Все усиливавшийся шум за столом прервал дальнейший разговор. Дошла очередь и до рюмок. Беседа оживлялась. Полковники спорили о будущей войне, морща брови и бросая огненные взгляды.
Пан Заглоба рассказывал об осаде Збаража, у слушателей кровь бросалась к лицу, а в сердце росло мужество… Казалось, дух бессмертного «Еремы» витал в зале и геройским одушевлением наполнял сердца солдат.
– Вот это был вождь, – воскликнул знаменитый полковник Мирский, командовавший радзивилловскими гусарами. – Я один раз его видел, но и умирая буду его помнить.
– Юпитер с перунами в деснице! – воскликнул старик Станкевич. – Не дошло бы до того, что теперь, будь он жив!
– Ба, ведь это он за Ромнами велел рубить леса, чтобы открыть дорогу к неприятелю!
– Не будь его, мы бы не одержали победы под Берестечком!
– И Бог отнял его у нас в самую тяжелую минуту…

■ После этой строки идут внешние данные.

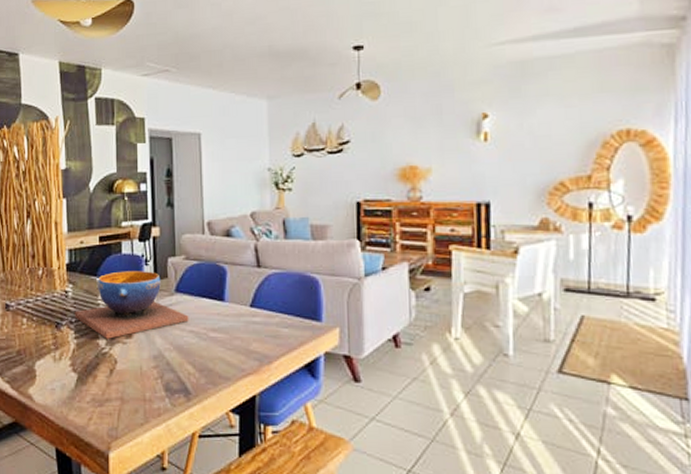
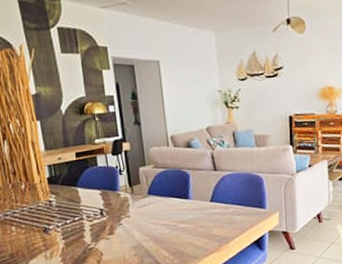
decorative bowl: present [75,271,189,339] -> none [60,179,161,237]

– Бог его отнял, – сказал, возвысив голос, пан Станкевич, – но после него осталось завещание для будущих вождей, сановников и всей Речи Посполитой: ни с одним неприятелем не вести переговоров, а всех бить!
– Бить, бить! – повторило несколько сильных голосов.
В столовой стояла страшная жара и возбуждала кровь в воинах – и вот взгляды их стали как молнии, а лица грозны.
– Наш пан гетман будет исполнителем этого завещания! – сказал Мирский.
Вдруг громадные часы, помещавшиеся у потолка залы, пробили полночь, и в ту же минуту задрожали стены, жалобно зазвенели стекла и грохот салютных выстрелов раскатился по двору. Разговоры умолкли. Настала глубокая тишина. Вдруг в верхней части стола раздался крик:
– Епископу Парчевскому дурно! Воды!
Произошло замешательство. Многие вскочили со своих мест, чтобы посмотреть, что случилось. Епископ не упал в обморок, а лишь очень ослаб, и маршал поддерживал его, пока жена венденского воеводы прыскала ему в лицо водой.
В эту минуту раздался второй выстрел – дрогнули стекла; за ним третий, четвертый…
– Виват Речь Посполитая! Да погибнут враги ее! – крикнул пан Заглоба. Но дальнейшие выстрелы заглушили его слова.